Polemik persoalan politik dalam tubuh Nahdlatul Ulama atau NU yang terjadi akhir-akhir ini kembali menguat, terlebih setelah Prof Mahfud MD bicara soal bagaimana proses pemilihan calon wakil presiden yang mendampingi Joko Widodo dalam kontestasi Pilpres pada 27 April 2019 nanti. Bahasa-bahasa intervensi, tekanan, dan intimidasi seolah menjadi kata kunci dalam keterpilihan Prof KH Ma'ruf Amin sebagai pendamping Presiden Jokowi.
Perbincangan mengenai berpolitiknya PBNU dalam kontestasi Pilpres 2019 menjalar kemana-mana, terutama di internal kader NU sendiri. Tudingan para pendukung Mahfud MD yang seolah menggulingkan wacana tentang bagaimana seorang Kiyai melakukan praktik intervensi dalam berpolitik bahkan mewarnai berbagai opini yang berkembang di publik.
Sebagai warga negara Indonesia yang juga kebetulan lahir dari rahim keluarga NU, saya tentunya agak risih dengan berita yang dimunculkan akhir-akhir ini. Bagaimana marwah seorang Kiyai dipermainkan, bahkan didegradasi di publik akibat kekecewaan segelintir oknum pendukung cawapres yang gagal.
NU Harus Tetap Bekerja
Ditengah polemik yang saat ini sedang berkembang, setidaknya ada beberapa catatan penting untuk warga NU yang ada di seluruh penjuru Indonesia. Pertama, NU sebagai organisasi masyarakat Islam terbesar di Indonesia harus tetap fokus pada visi dan misi yang sejak awal berdiri sudah ada, yakni sebagai pilar penjaga keutuhan dan kesatuan negara republik Indonesia.
Para pengurus pusat, wilayah, daerah, sampai pada ranting-ranting harus tetap bekerja sesuai dengan bidang dan keahliannya masing-masing. Hiruk pikuk politik sejatinya memang tak bisa dihindarkan, apalagi mengingat NU memiliki kuantitas dan kualitas anggota dan kader yang sangat besar. Namun, yang perlu diingat adalah bagaimana membawa marwah organisasi ini tetap besar dengan kembali melakukan kerja-kerja kemasyarakatan.
Kedua, sebagai barometer pergerakan organisasi Islam di Indonesia, NU tentunya memiliki agenda-agenda sosial yang sangat banyak dan harus tetap berjalan. Dibidang pendidikan misalnya, NU harus terus bergerak untuk memajukan sumber daya manusia Indonesia dalam menghadapi tantangan kedepan; bonus demografi, revolusi industri 4.0, perkembangan teknologi, dan lain sebagainya. Ini bukan hanya pekerjaan pemerintah, tapi juga NU sebagai organisasi yang memiliki orientasi kemasyarakatan. NU harus aktif mendorong para kader, pengurus, anggota, dan simpatisannya untuk mengembangkan kualitas dan kapabilitas sumber daya manusia Indonesia demi kemajuan bangsa.

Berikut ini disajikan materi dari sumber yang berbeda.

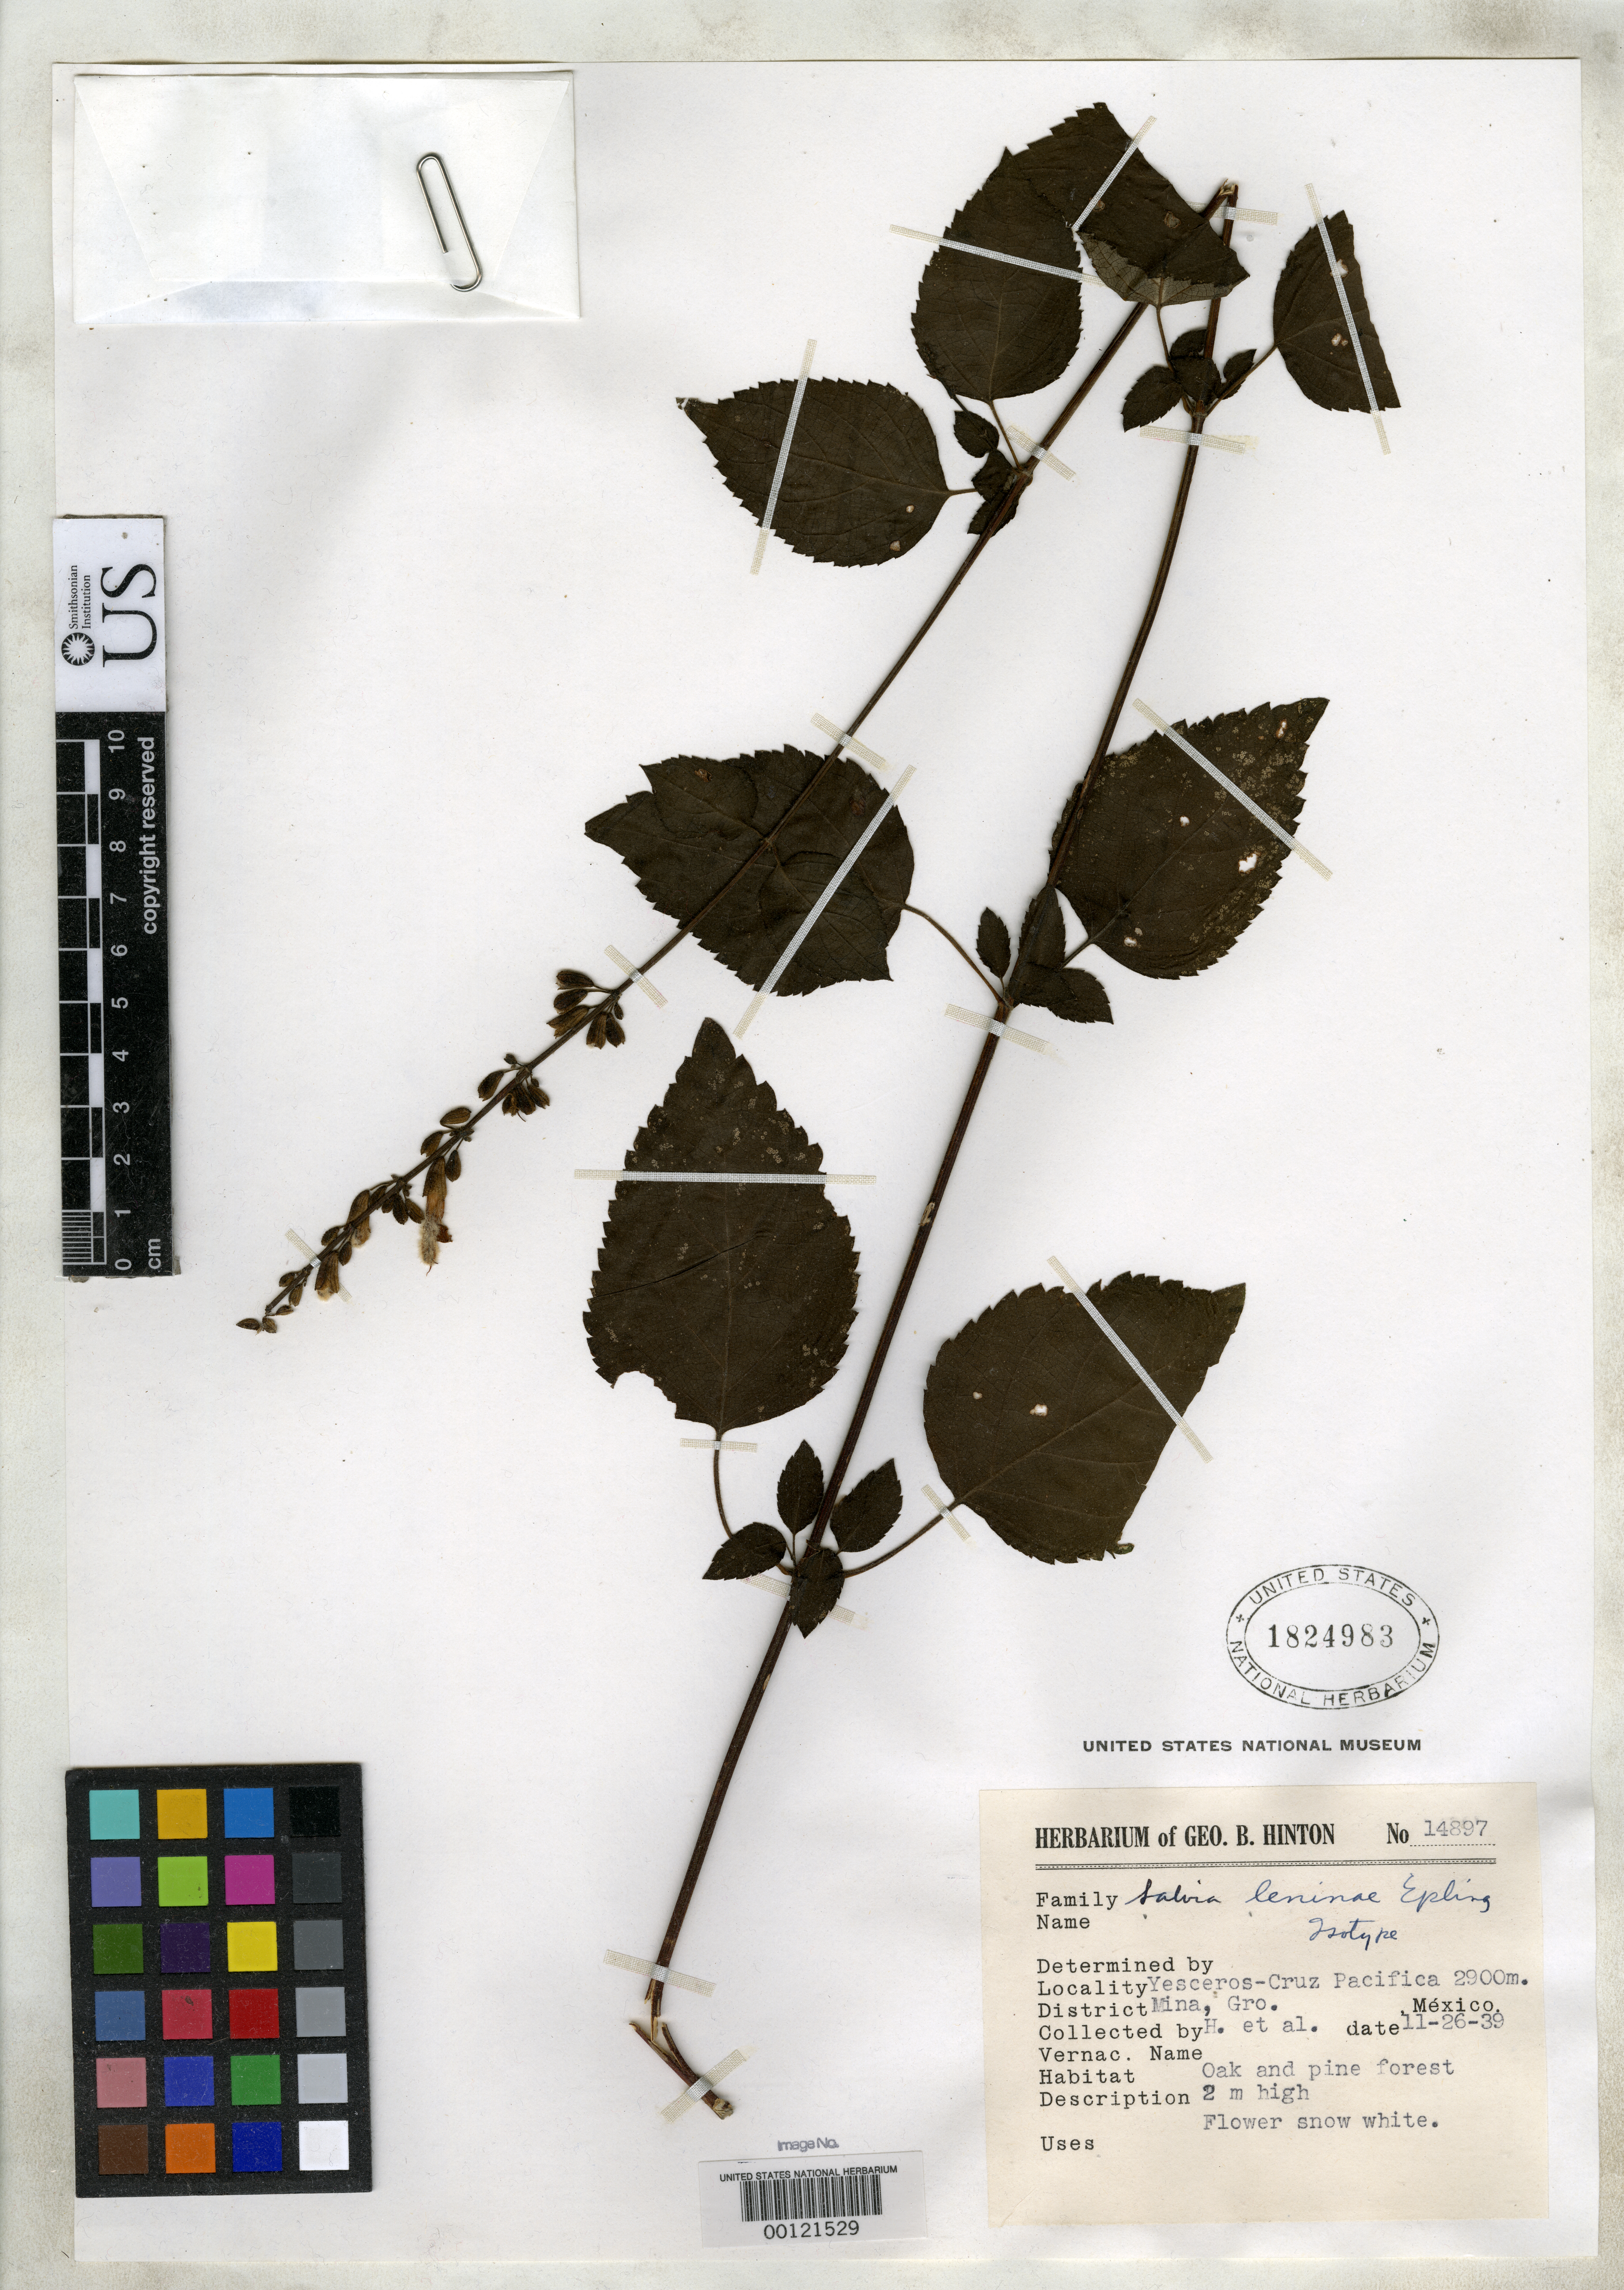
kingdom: Plantae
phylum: Tracheophyta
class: Magnoliopsida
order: Lamiales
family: Lamiaceae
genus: Salvia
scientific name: Salvia leninae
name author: Epling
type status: Isotype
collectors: G. B. Hinton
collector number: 14897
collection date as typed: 26 Nov 1939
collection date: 1939-11-26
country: Mexico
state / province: Guerrero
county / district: Mina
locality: Yesceros - Cruz Pacifica.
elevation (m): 2900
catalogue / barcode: US 1824983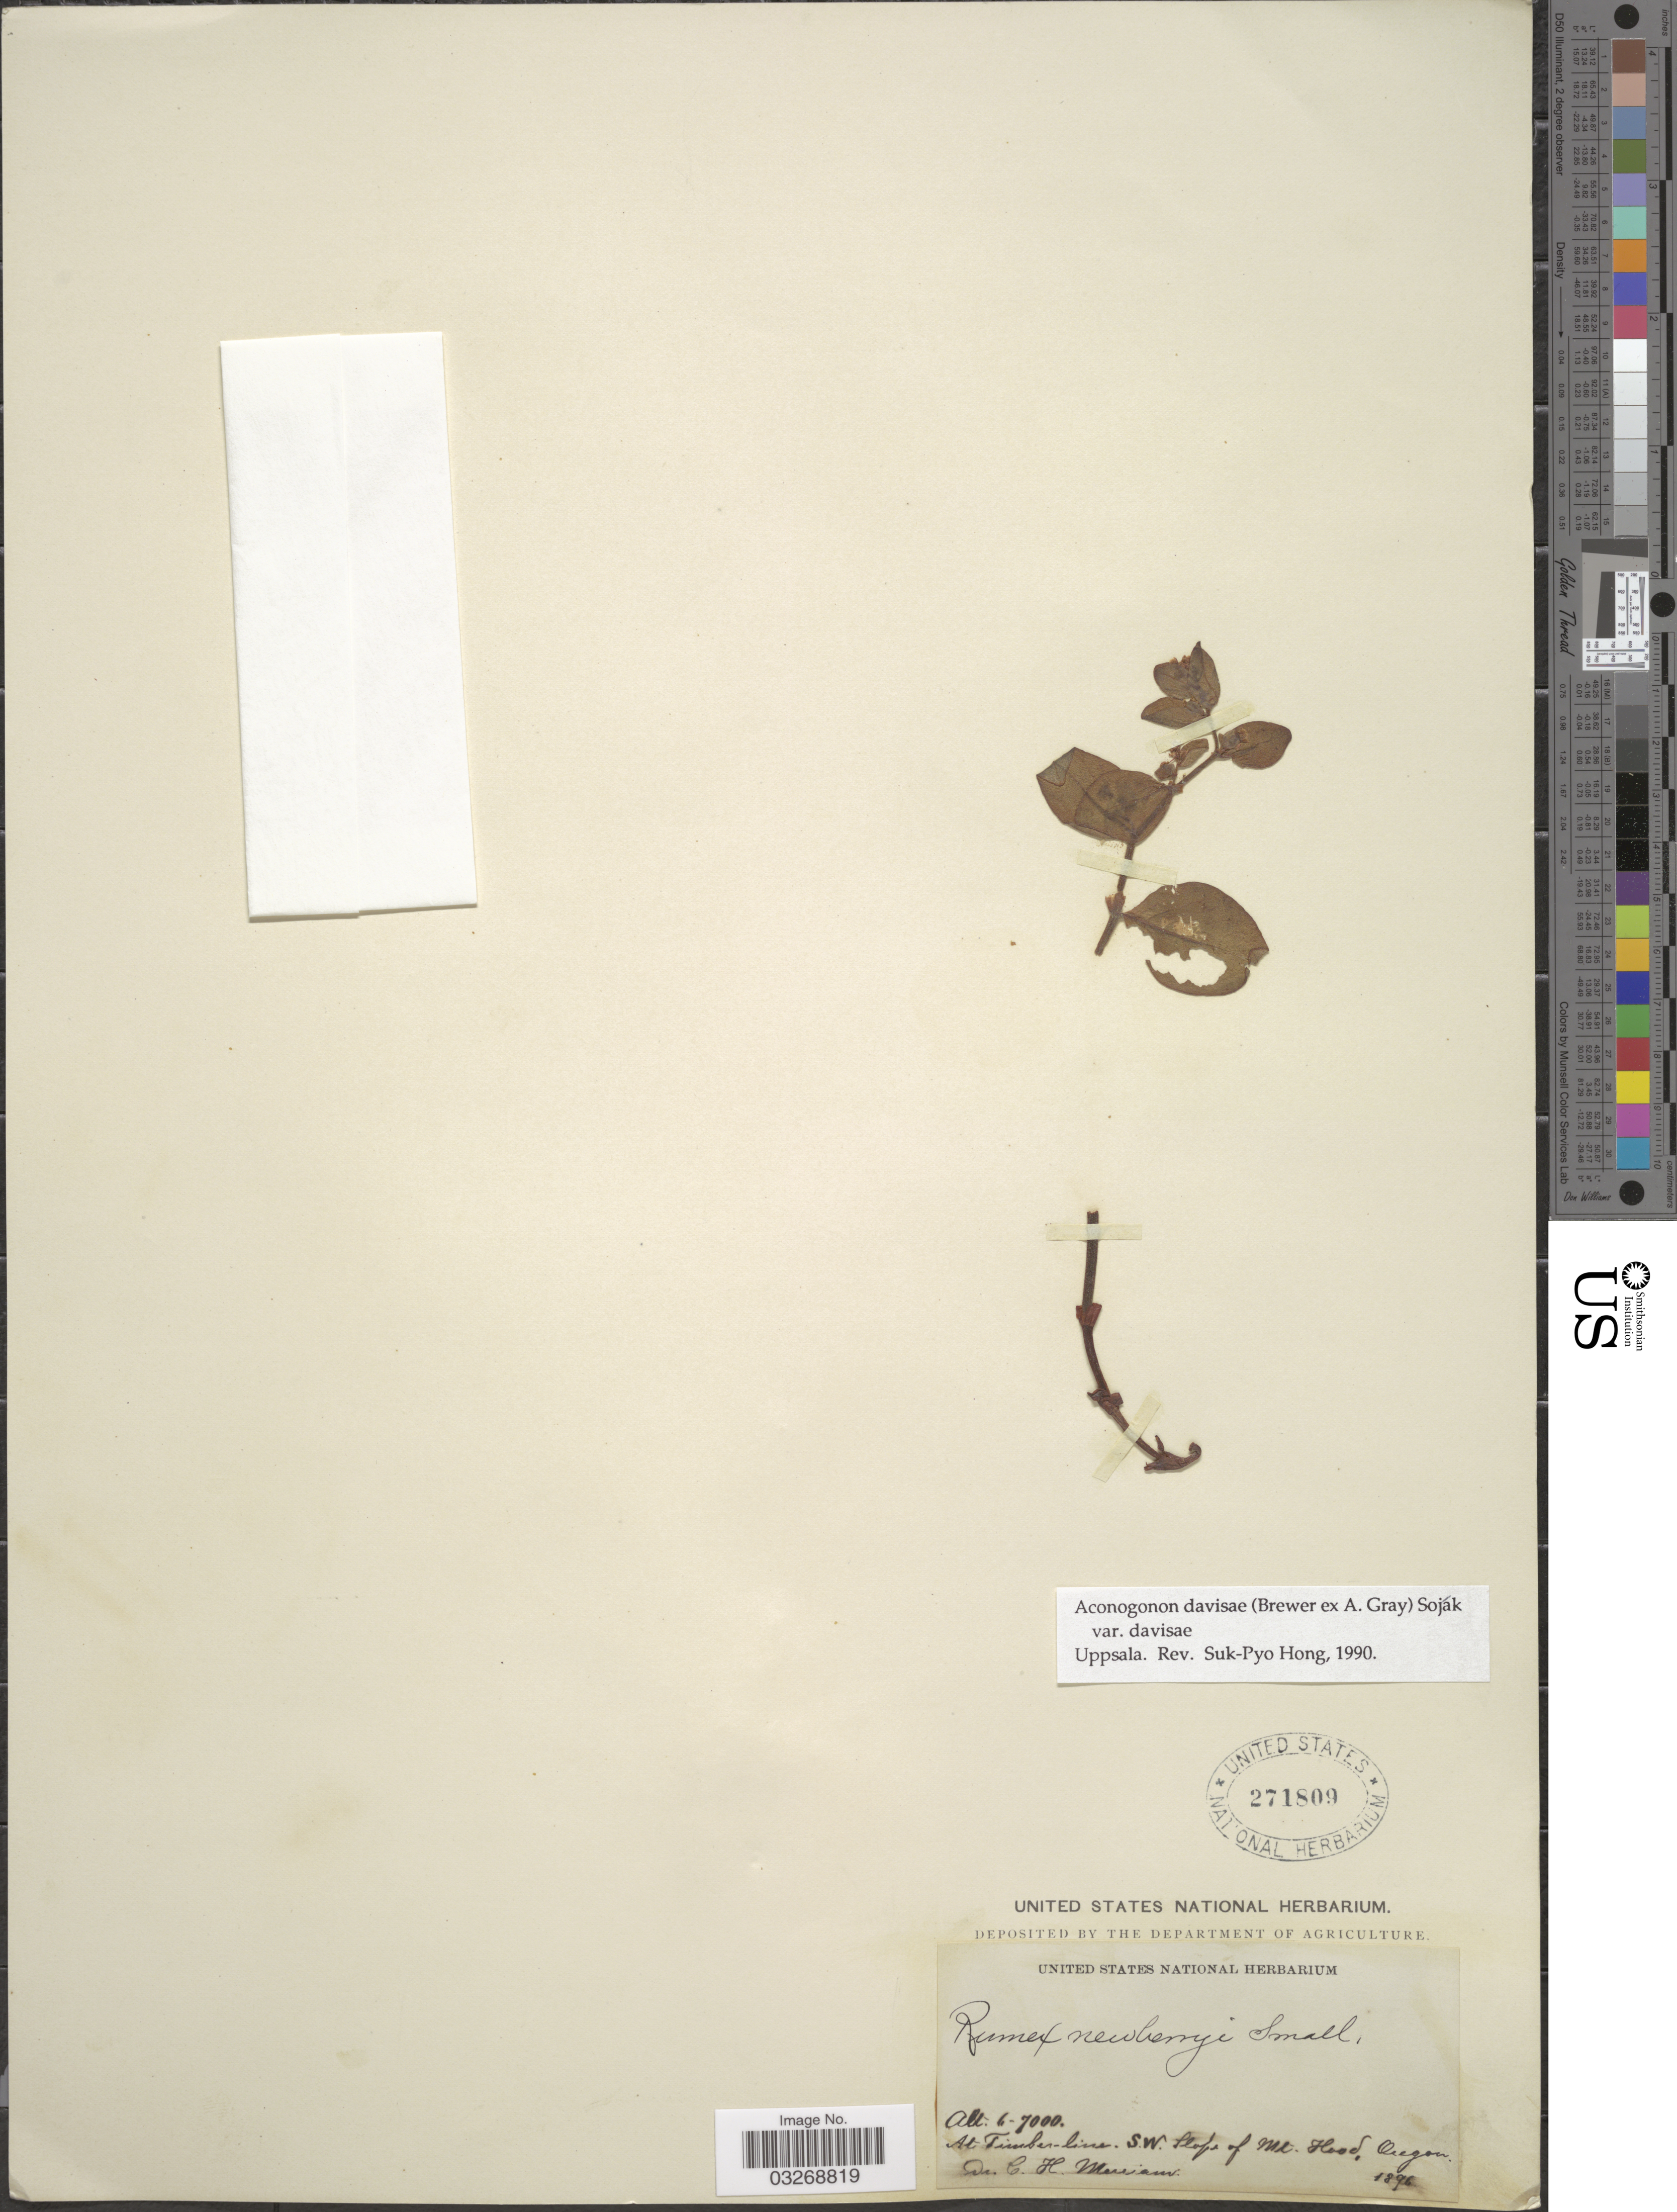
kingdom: Plantae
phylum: Tracheophyta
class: Magnoliopsida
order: Caryophyllales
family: Polygonaceae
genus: Koenigia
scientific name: Koenigia davisiae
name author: (W.H. Brewer ex A. Gray) T.M. Schust. & Reveal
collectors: C. Merriam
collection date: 1896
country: United States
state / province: Oregon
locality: At Timber-line. S.W. slope of Mt. Hood.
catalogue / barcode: US 271809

Ketiga, masyarakat dan warga NU di seluruh Indonesia harus tetap solid dalam menanggapi persoalan yang akhir-akhir ini terjadi. Cita-cita para sesepuh, ulama dan umara, kiyai-kiyai pendiri NU, harus tetap dijaga, dirawat, dan diimplementasikan demi kemajuan bangsa dan kesejahteraan sosial. Jangan hanya karena sekecil persoalan politik, NU melupakan cita-cita perjuangan para pendahulu. Berbagai persoalan yang saat ini terjadi di masyarakat harus menjadi basis pergerakan NU dalam rangka mencapai cita-cita kemerdekaan, dalam rangka membangun Indonesia yang unggul dan gemilang, dalam rangka menjadikan Indonesia sebagai negara yang maju dan mendunia.
Maka dari itu, melalui tulisan kecil ini, sebagai warga NU yang mungkin tak setenar yang lainnya, yang mungkin tak sebeken yang lainnya, saya ingin mengajak semua yang mengaku kader, anggota, dan bagian dari NU untuk terus menjaga soliditas demi perjuangan dan cita-cita para pendahulu. Jangan sampai, hanya karena politik, kita mau di adu domba. Semuanya harus bersatu, semuanya harus saling bergandengan tangan dalam menghadapi tantangan untuk memajukan bangsa Indonesia ke depan.
Karena NU bukan untuk NU, tapi NU untuk Indonesia!